━━━ RECORD EXCERPTS

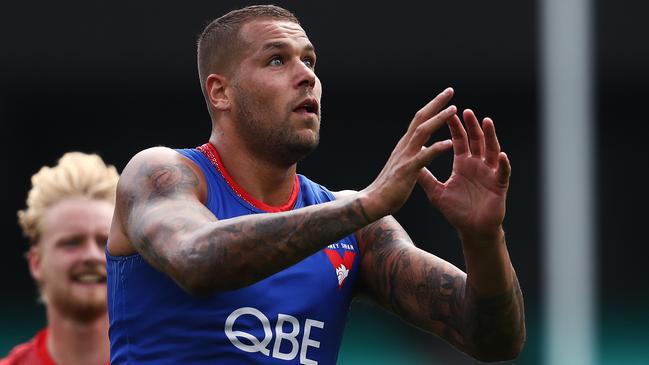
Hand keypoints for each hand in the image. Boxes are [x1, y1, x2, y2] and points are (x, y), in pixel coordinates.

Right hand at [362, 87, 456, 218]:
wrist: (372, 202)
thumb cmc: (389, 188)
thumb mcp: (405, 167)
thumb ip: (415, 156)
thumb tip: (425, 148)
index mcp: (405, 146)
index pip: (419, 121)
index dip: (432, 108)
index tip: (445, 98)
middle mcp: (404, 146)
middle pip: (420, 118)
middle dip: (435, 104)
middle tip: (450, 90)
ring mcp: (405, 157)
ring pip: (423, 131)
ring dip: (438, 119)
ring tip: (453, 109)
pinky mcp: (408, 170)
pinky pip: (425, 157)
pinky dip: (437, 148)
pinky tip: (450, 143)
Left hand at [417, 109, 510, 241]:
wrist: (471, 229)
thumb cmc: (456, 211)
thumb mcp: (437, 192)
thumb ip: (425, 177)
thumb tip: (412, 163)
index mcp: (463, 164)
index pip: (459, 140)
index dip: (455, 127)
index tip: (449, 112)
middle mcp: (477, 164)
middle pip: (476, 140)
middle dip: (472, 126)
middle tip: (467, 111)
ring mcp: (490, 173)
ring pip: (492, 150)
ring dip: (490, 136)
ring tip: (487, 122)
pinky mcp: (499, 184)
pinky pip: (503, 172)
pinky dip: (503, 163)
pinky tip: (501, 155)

━━━━━━
━━━ RECORD EXCERPTS

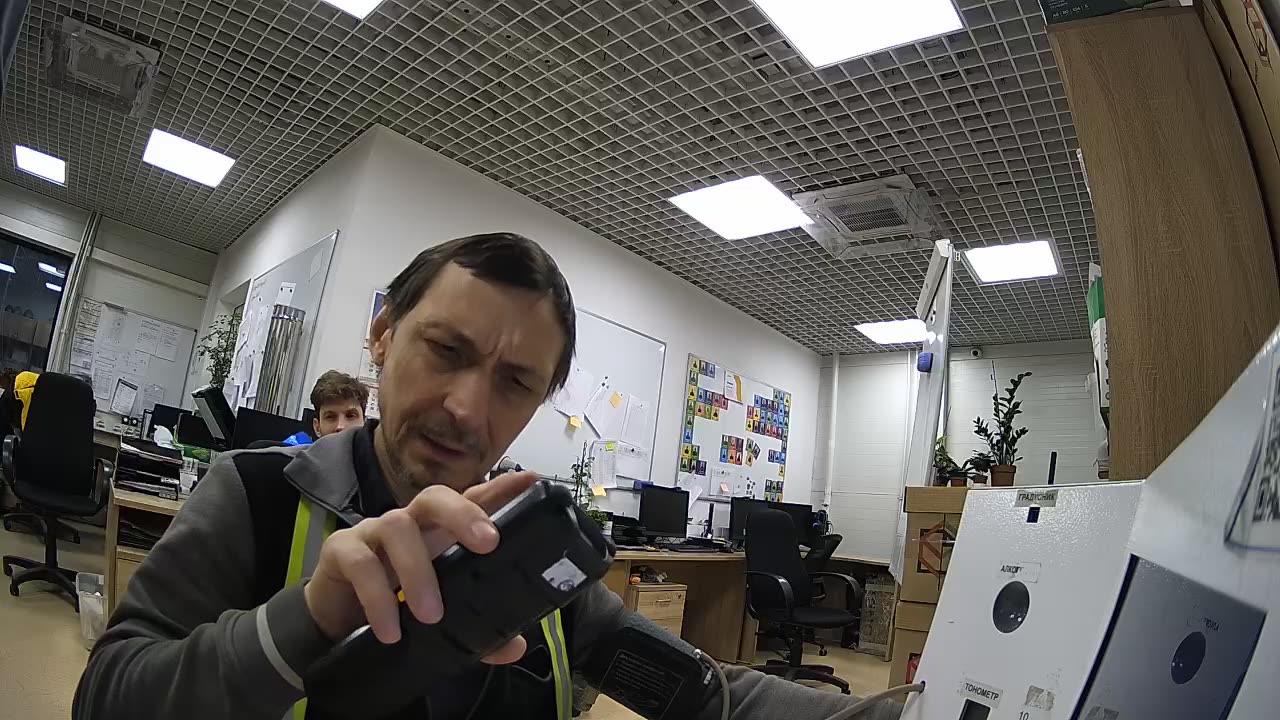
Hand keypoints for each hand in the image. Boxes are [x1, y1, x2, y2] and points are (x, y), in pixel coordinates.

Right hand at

━━━━━━

> [PROBLEM]:
Find the line with "ring tip: (453, 109)" in the entries above. Retype it and each line after it, exactly, through the line with "index dip: (455, 127)", and stop there.

> [ANSWER SECTION]:
ring tip: (453, 109)
pinky mcp: (408, 170)
pinky pip: (425, 157)
pinky dip: (437, 148)
pinky tip: (450, 143)
Left hand at [417, 109, 510, 241]:
wrist: (471, 229)
thumb cmc: (456, 211)
thumb mcp: (437, 192)
thumb ip: (425, 177)
thumb tip: (412, 163)
index mcp: (463, 164)
index pip: (459, 140)
index dip: (455, 127)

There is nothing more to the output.